Source: Copyright MSCI 2018. All Rights Reserved. Unpublished. PROPRIETARY TO MSCI. For illustrative purposes only.
Considerations As China A-Shares Are Further Included
Given China A-shares’ limited initial weighting, the addition event won’t materially change MSCI EM Index composition this year. However, we expect China A’s weighting within the index to grow materially over time. MSCI has indicated that full integration would increase China’s overall EM Index weight from roughly 30% to approximately 42%. Its weight in MSCI’s All-Country World Index would rise from roughly 4% to approximately 7%.
While MSCI has not provided guidance as to timing of further A-shares integration, precedent suggests that full inclusion could occur within 3 to 7 years.6 According to MSCI, further inclusion is contingent upon China granting market access consistent with international standards, as discussed above. Chinese officials understand this and continue to advance market reform initiatives. This April, regulators quadrupled the trade quota allowed through the Hong Kong Stock Connect program, and the country recently opened a Chinese Depository Receipt (CDR) market. The CDR will allow onshore Chinese to invest in companies that trade partially or exclusively offshore (e.g., Alibaba). This should disincentivize companies from listing their shares offshore in the first place and, in the long-term, may be the catalyst for numerous foreign-listed Chinese companies to ‘come home’ and primarily list their shares on the SSE or SZSE. Progress with respect to market liberalizations and reforms could accelerate the MSCI inclusion timetable.

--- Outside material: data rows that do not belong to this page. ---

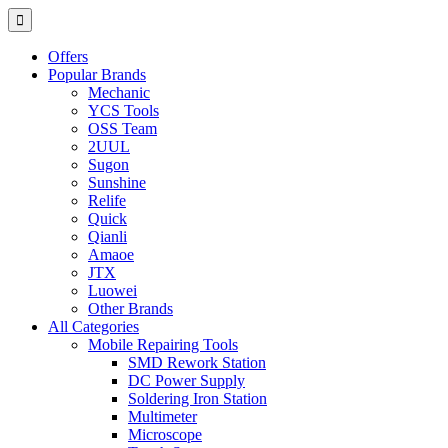
Offers
Popular Brands
Mechanic
YCS Tools
OSS Team
2UUL
Sugon
Sunshine
Relife
Quick
Qianli
Amaoe
JTX
Luowei
Other Brands
All Categories
Mobile Repairing Tools
SMD Rework Station
DC Power Supply
Soldering Iron Station
Multimeter
Microscope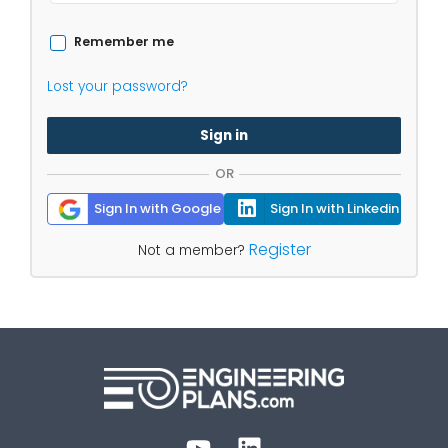
Remember me
Lost your password?
Sign in
OR
Sign In with Google
Sign In with Linkedin
Register
Not a member?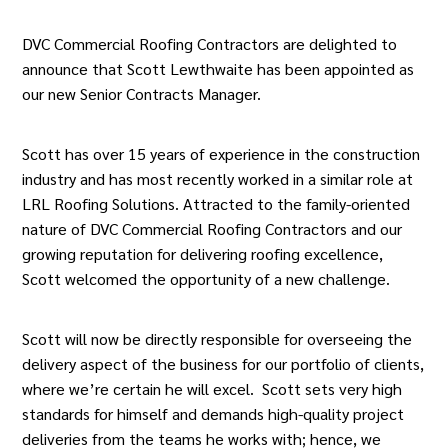
DVC Commercial Roofing Contractors are delighted to
announce that
Scott Lewthwaite
has been appointed as
our new Senior Contracts Manager.
Scott has over 15 years of experience in the construction
industry and has most recently worked in a similar role at
LRL Roofing Solutions. Attracted to the family-oriented
nature of
DVC Commercial Roofing Contractors
and our
growing reputation for delivering roofing excellence,
Scott welcomed the opportunity of a new challenge.
Scott will now be directly responsible for overseeing the
delivery aspect of the business for our portfolio of clients,
where we’re certain he will excel. Scott sets very high
standards for himself and demands high-quality project
deliveries from the teams he works with; hence, we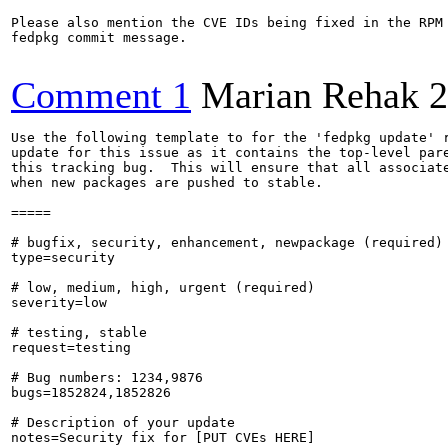
Please also mention the CVE IDs being fixed in the RPM 
fedpkg commit message.

Comment 1
Marian Rehak
2
Use the following template to for the 'fedpkg update' r
update for this issue as it contains the top-level pare
this tracking bug.  This will ensure that all associate
when new packages are pushed to stable.

=====

# bugfix, security, enhancement, newpackage (required)

type=security

# low, medium, high, urgent (required)

severity=low

# testing, stable

request=testing

# Bug numbers: 1234,9876

bugs=1852824,1852826

# Description of your update

notes=Security fix for [PUT CVEs HERE]
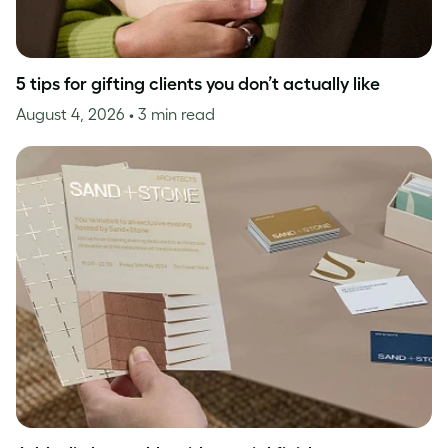
5 tips for gifting clients you don’t actually like
August 4, 2026
• 3 min read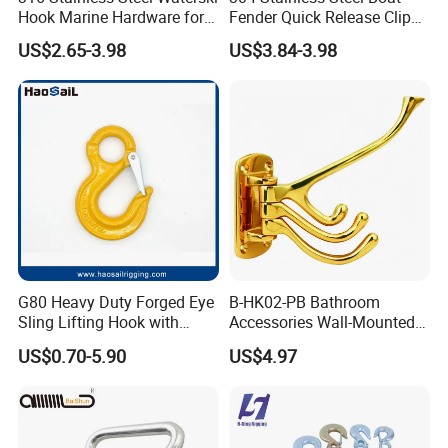
Hook Marine Hardware for
Fender Quick Release Clip
Boat/Yacht
for Boat Docking
US$2.65-3.98
US$3.84-3.98
G80 Heavy Duty Forged Eye
B-HK02-PB Bathroom
Sling Lifting Hook with
Accessories Wall-Mounted
Latch for Wire Rope/Chain
Brass bathroom Hook
US$0.70-5.90
US$4.97
Sling/ Crane/ Hoist and
Overhead Rigging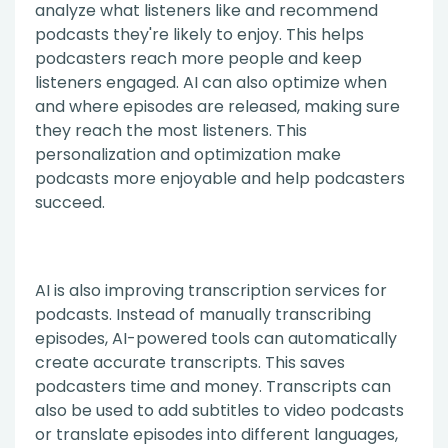
analyze what listeners like and recommend
podcasts they're likely to enjoy. This helps
podcasters reach more people and keep
listeners engaged. AI can also optimize when
and where episodes are released, making sure
they reach the most listeners. This
personalization and optimization make
podcasts more enjoyable and help podcasters
succeed.
AI is also improving transcription services for
podcasts. Instead of manually transcribing
episodes, AI-powered tools can automatically
create accurate transcripts. This saves
podcasters time and money. Transcripts can
also be used to add subtitles to video podcasts
or translate episodes into different languages,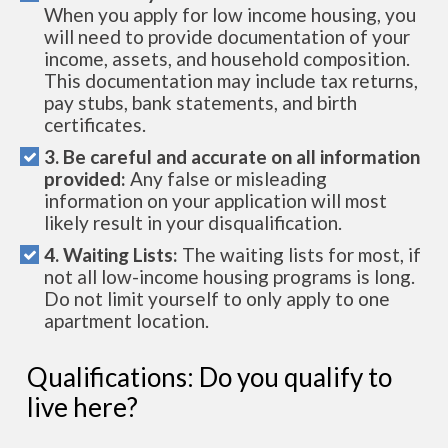
When you apply for low income housing, you
will need to provide documentation of your
income, assets, and household composition.
This documentation may include tax returns,
pay stubs, bank statements, and birth
certificates.
3. Be careful and accurate on all information
provided:
Any false or misleading
information on your application will most
likely result in your disqualification.
4. Waiting Lists:
The waiting lists for most, if
not all low-income housing programs is long.
Do not limit yourself to only apply to one
apartment location.
Qualifications: Do you qualify to
live here?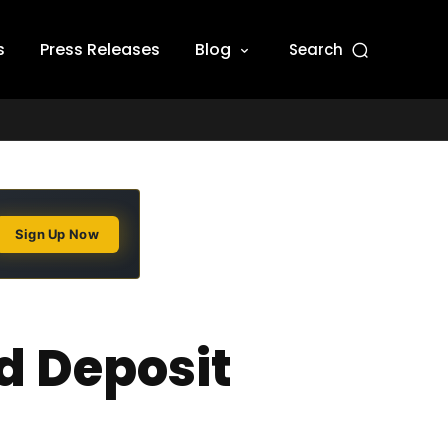
s
Press Releases
Blog
Search
Sign Up Now
d Deposit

The inclusion of the China A-shares market in the MSCI Emerging Markets Index, while modest in its initial scope, is a milestone event that acknowledges the wide-ranging market reforms implemented by the Chinese government. The market offers exposure to a broad and diversified set of investment opportunities not readily accessible to foreign investors previously. Furthermore, MSCI’s introduction of China A-shares into their indices stands to considerably influence index composition going forward, as its weighting increases to reflect A-shares’ economic significance. Although hurdles to full integration remain, we expect China A-shares to become increasingly important to emerging markets investors around the globe as the market becomes an even more prominent component of widely followed benchmarks.
1 Copyright MSCI 2018. All Rights Reserved. Unpublished. PROPRIETARY TO MSCI.
2 The QFII / RQFII application processes are documentation heavy and can take several months to over a year to complete. Licensed investors are subject to a quota, which is allocated by the State Administration of Foreign Exchange (SAFE) and takes approximately 3 to 5 months to be granted.
3 Even with this growth, foreigners today still represent a small portion of the overall market at approximately 2%.
4 “Counting Down, MSCI China A Shares Inclusion.” MSCI. May 2018. Figure represents MSCI EM-benchmarked assets; does not include EM allocations within MSCI All-Country World. Data as of June 30, 2017, as reported by eVestment, Morningstar, and Bloomberg.
5 “Transition Strategies Around MSCI Country Reclassifications.” Acadian Asset Management. December 2015.
6 Korea and Taiwan were both included in the MSCI index in tranches in the 1990s. Korea was included in the index in 1992 and achieved full inclusion 6 years later in 1998. Taiwan was initially added in 1996 and reached full inclusion in 2004.